Surfrider’s mission does not just encompass keeping our waterways clean, but also advocating for environmental justice in the communities we reside in. Back in our chapter meetings of June and July 2020 we focused on the topic of environmental injustice in DC. As an introduction, we shared with our members a useful map for visually understanding the locations of sites such as landfills, power plants, and sewage treatment centers as well as the demographics of people who live and do not live around these sites.

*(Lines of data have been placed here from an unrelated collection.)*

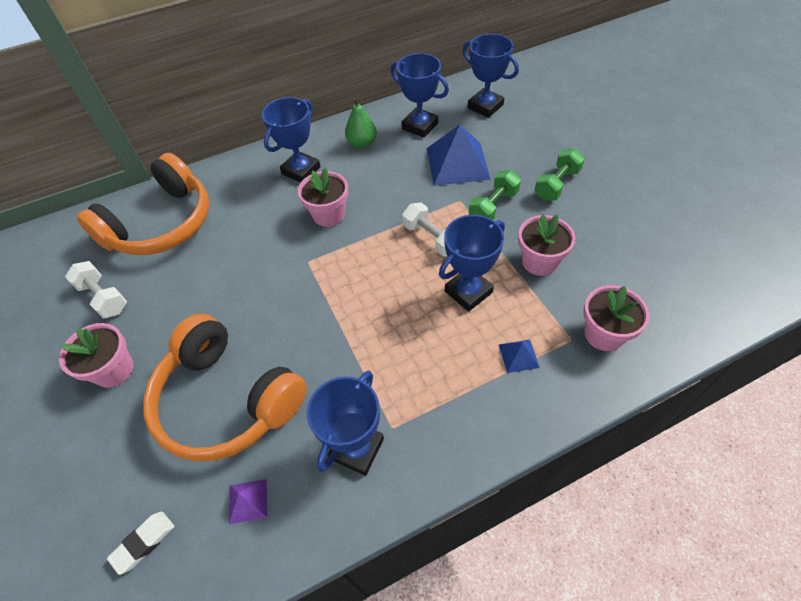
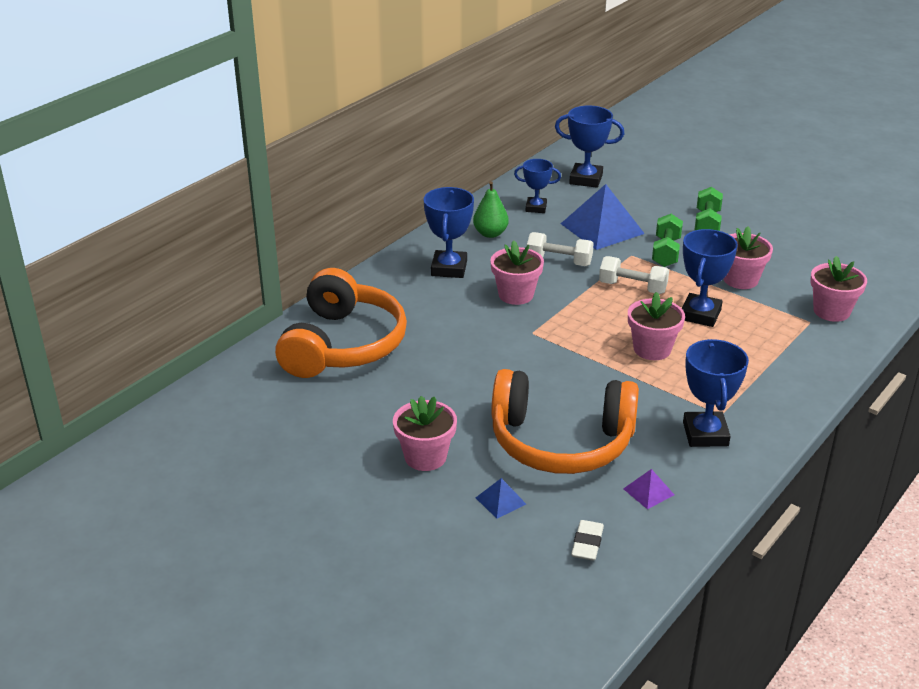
camera: 30 degrees left, 20 degrees down
white dumbbell [65,261,127,318] -> white dumbbell moved to [527,232,594,266]
blue trophy [391,53,449,138] -> blue trophy [514,159,561,213], size x0.65
blue pyramid [499,340,540,373] -> blue pyramid moved to [476,478,526,519]
none -> pink flower pot [628,292,685,360]

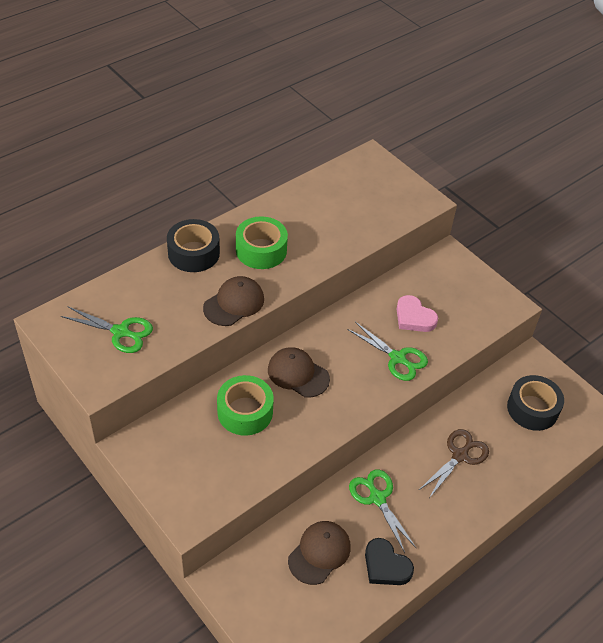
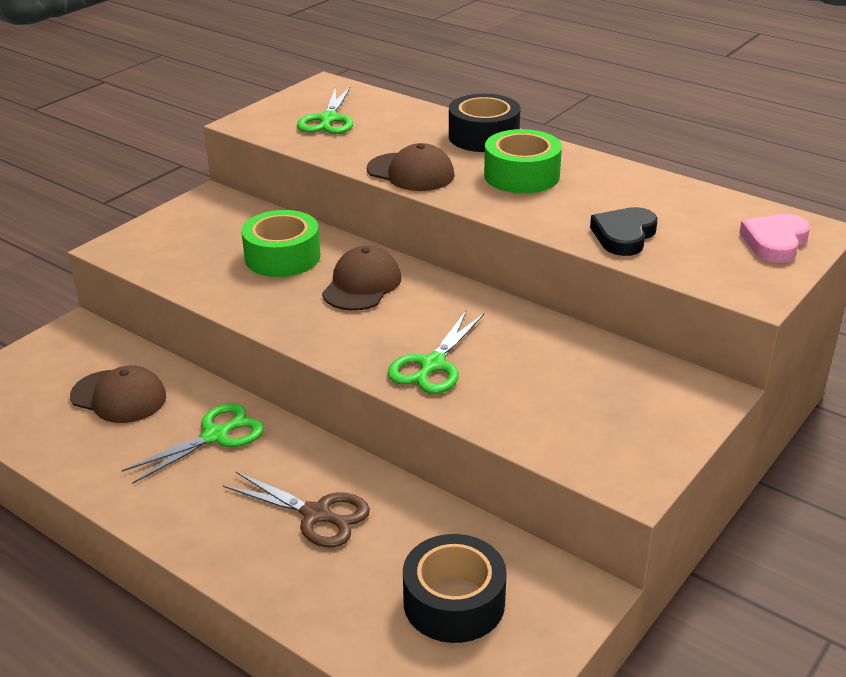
camera: 80 degrees right, 15 degrees down
black heart [365,538,414,585] -> black heart moved to [590,207,658,256]
pink heart [397,295,438,332] -> pink heart moved to [739,214,810,263]

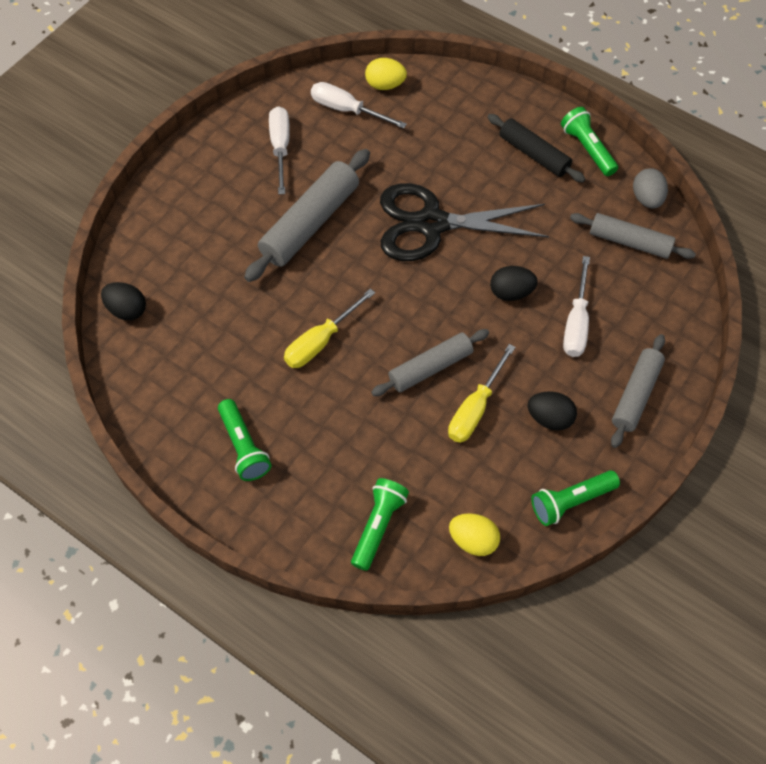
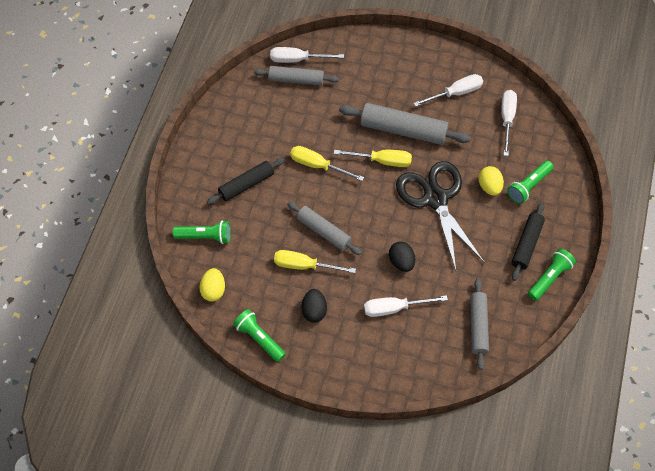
camera: 70 degrees right, 0 degrees up
black egg [101,282,146,320] -> white screwdriver [270,47,344,63]
green flashlight [218,399,271,481] -> green flashlight moved to [507,161,554,204]
yellow egg [365,58,407,90] -> yellow egg moved to [478,166,504,196]
grey rolling pin [611,334,665,448] -> grey rolling pin moved to [254,66,339,86]
grey egg [633,168,668,208] -> none
none -> black rolling pin [207,158,285,205]
none -> yellow screwdriver [334,150,412,167]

We went into more detail specifically about Kenilworth Park, an area of about 130 acres located right on the border of the Anacostia River. For almost 30 years, this tract of land located in DC’s 7th ward was an open-burn landfill site. The harmful smoke it produced would make its way to the communities that surrounded it, a population mainly made up of BIPOC. The injustice reached a tipping point in the late 1960s, when a young boy named Kelvin Tyrone Mock died after accidently getting trapped in its flames when playing with his friends nearby. After this tragic incident D.C.’s mayor at the time ordered the burning to stop, however dumping continued to be a problem even as recently as the late 1990s. To learn more about this storied site please see the following resources: Part 5 of ESRI’s Story Map on the Anacostia River, this amazing article written by Will Lennon, and the slides to our July 2020 Chapter Meeting. 

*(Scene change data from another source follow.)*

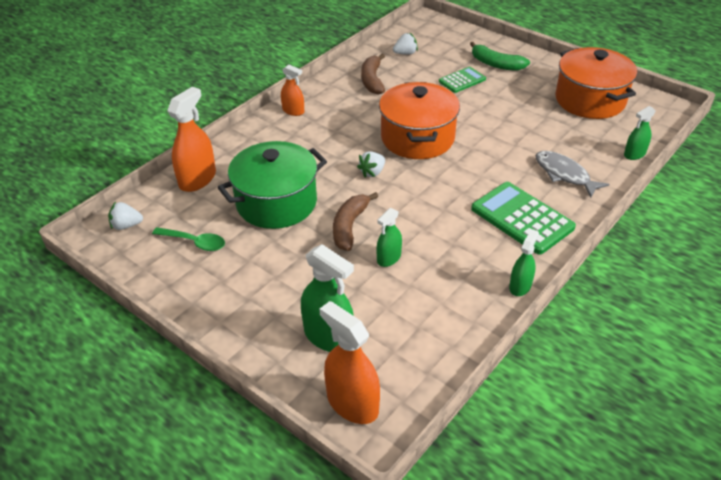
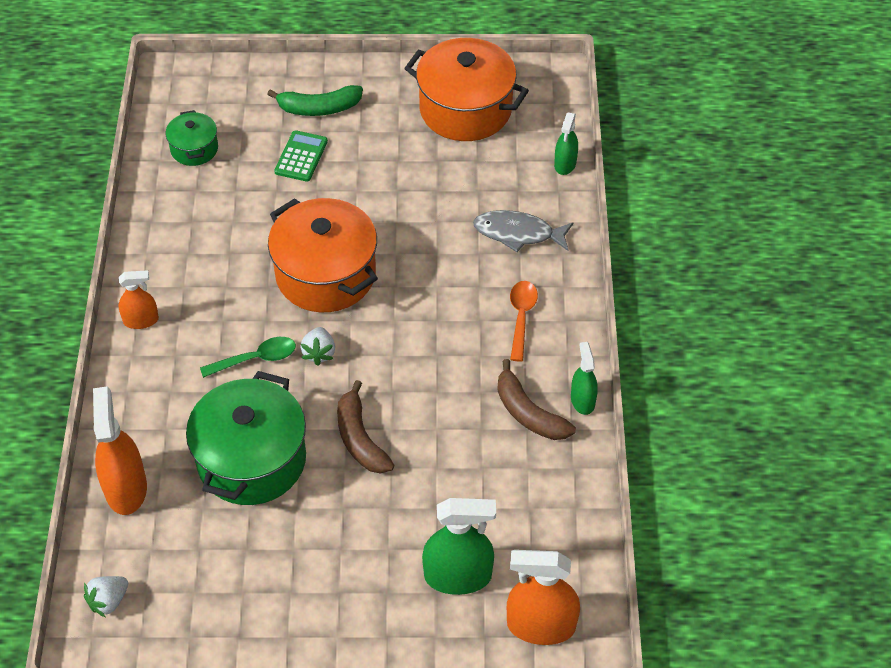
camera: 40 degrees left, 10 degrees up
green spoon [152,227,225,251] -> green spoon moved to [200,337,296,378]
brown banana [361,54,385,95] -> brown banana moved to [497,359,576,440]
green spray bottle [376,208,402,267] -> none
white strawberry [393,33,418,55] -> green pot [166,110,218,166]
green calculator [471,182,576,255] -> orange spoon [510,281,538,361]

Shortly after burning was halted, a cap of soil was placed on top of the estimated 4 million tons of raw refuse, incinerator ash, and other burned residue located at the site. Athletic fields currently occupy the northern part of the park while the southern part remains undeveloped. Due to the hazardous nature of what the site was before, it is now classified as a  superfund site and as such has been under review process outlined in CERCLA. This review process has been lengthy, having started in 1998, but will very soon reach a decision point into what will be the future of this park. In October of 2020, the NPS released a Feasibility Addendum Report, with updated environmental data and an outline of 5 proposed clean-up solutions for the park. The NPS will select one of the 5 proposed solutions and create a Proposed Plan for the site which will be opened to public comment after its release. The NPS will host a virtual public meeting in November to explain the Proposed Plan. However, please keep in mind that in 2017, NPS released the Anacostia Park Management Plan, in which the future uses of certain areas of Kenilworth Park were decided on. The determined uses were natural resource recreation, organized sport and recreation, and community activities and special events zones. These designations guided how the exposure levels scenarios were modeled and evaluated in the Feasibility Addendum Report. 

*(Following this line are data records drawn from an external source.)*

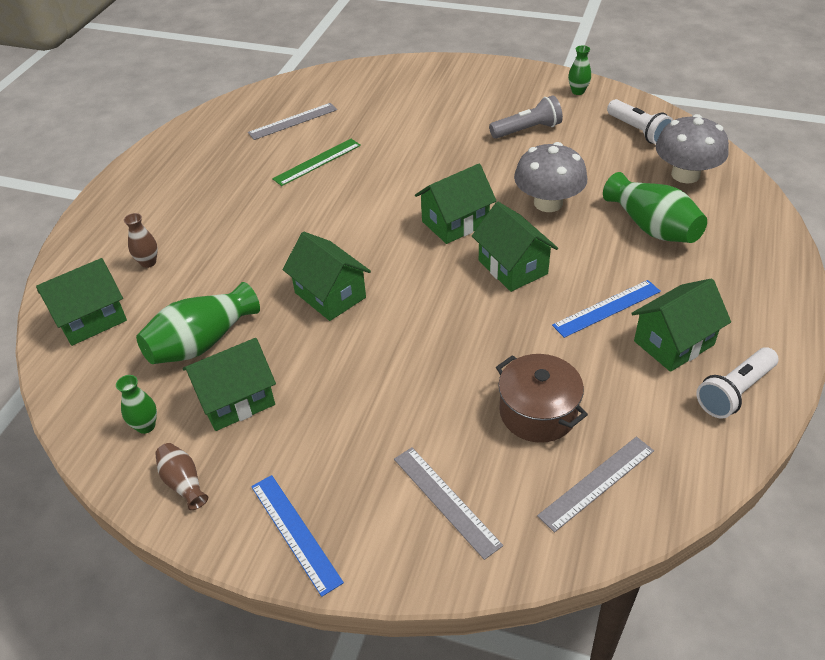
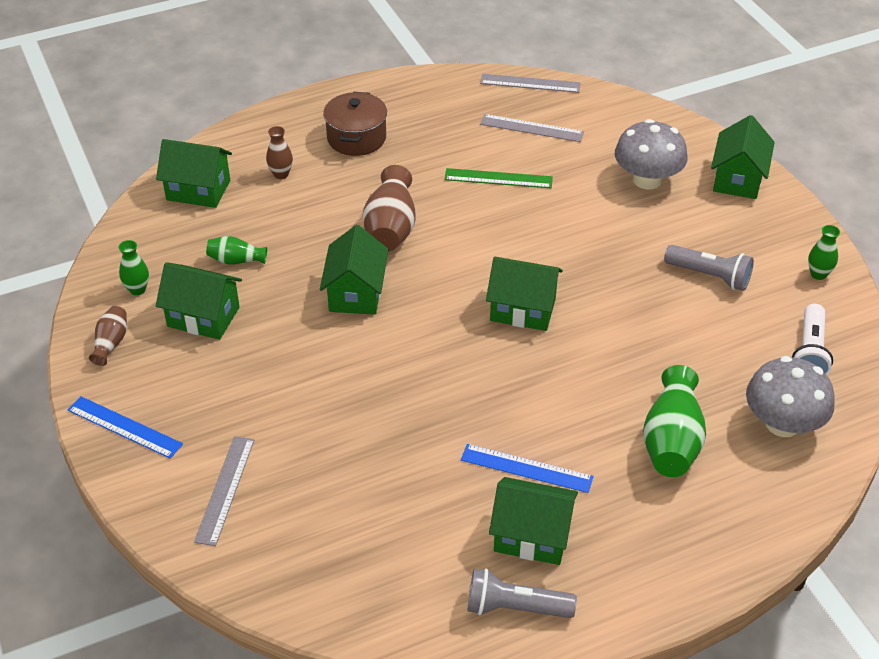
camera: 45 degrees right, 0 degrees up
green vase [136,282,260,364] -> green vase [206,236,267,264], size x0.52
blue ruler [251,475,344,597] -> blue ruler turned 75 degrees counterclockwise [68,396,183,459]
green house [472,202,558,292] -> green house moved to [711,115,775,199]
brown pot [496,354,588,443] -> brown pot moved to [323,92,387,156]
grey mushroom [514,142,587,212] -> grey mushroom moved to [615,119,688,189]
grey ruler [537,437,654,532] -> grey ruler moved to [480,74,580,93]
white flashlight [696,347,778,419] -> grey flashlight [468,568,577,618]
none -> brown vase [363,165,415,252]

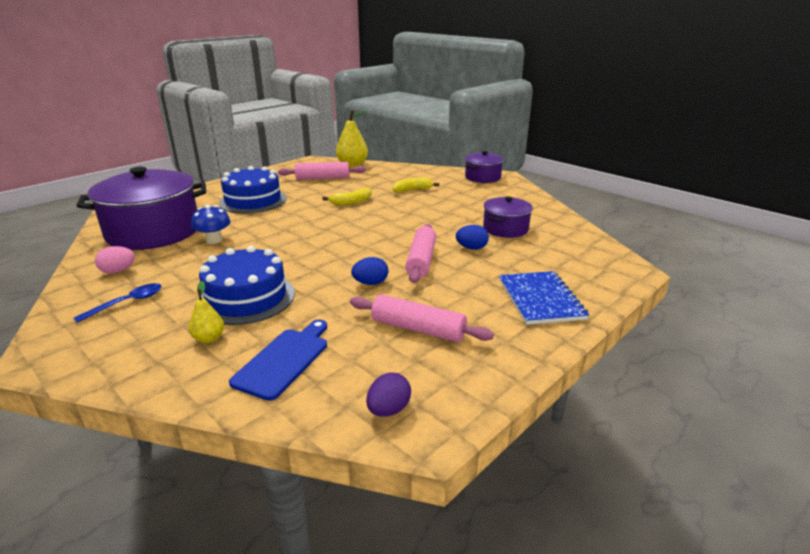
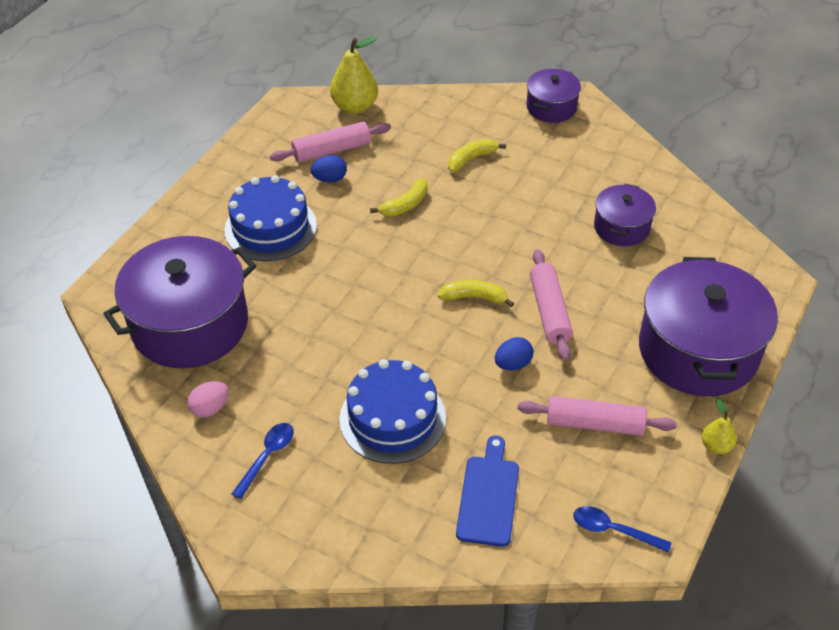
camera: 15 degrees left, 20 degrees up
yellow pear [189,281,224,343] -> yellow pear moved to [702,399,737,454]
blue mushroom [191,205,231,244] -> none
purple egg [366,373,411,417] -> blue spoon [573,506,671,553]
blue egg [456,225,489,250] -> blue egg moved to [310,155,347,182]
blue notebook [499,271,589,325] -> purple pot [639,257,778,396]
none -> yellow banana [438,280,514,307]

The report’s findings concluded that exposure to contaminants in surface soils posed an unacceptable excess lifetime cancer risk (above one in one million) to park visitors, primarily due to arsenic, dieldrin, polychlorinated biphenyl (PCB) Aroclors, and polycyclic aromatic hydrocarbons (PAHs); and that lead exceeded the screening level in select locations in subsurface soil, posing an unacceptable hazard to site workers. Furthermore, there is an unacceptable risk to excavation workers associated with potential for exposure to contaminants in buried waste, methane gas, and the possible presence of buried unexploded ordnance.

Very detailed write-ups of each solution start on page 18 of the report, but to summarize the options presented were:

  1. No Action
  2. Limited Action/Institutional Controls
  3. Containment/Selective Placement of Clean Soil Barriers & Institutional Controls
  4. Containment/Site-wide Clean Soil Barrier & Institutional Controls
  5. Removal/Landfill Removal & Shoreline Stabilization

In the report, evaluations of each solution were documented. Due to the contaminants found in the soil, solutions 1 and 2 cannot be selected since they do not comply with non-impairment standards established in national law and the standards that will need to be met to establish the determined future uses of the park as outlined in the  Anacostia Park General Management Plan and Environmental Assessment. Solutions 4 and 5, though effective in mitigating the exposure to chemicals at the site, would temporarily destroy existing habitat within Kenilworth Park South that is highly valued by NPS and the community. Also, it is also foreseen that receiving funding for these projects will be difficult. 

Notifications of the progress on this site can be found on the park’s website. Surfrider DC is eager to review the soon to be released proposed plan. The Anacostia River is a treasured part of the DC ecosystem and it is important to be aware of the current and historical issues surrounding it.  We always encourage our members to participate in citizen discourse on the future of natural areas in our communities.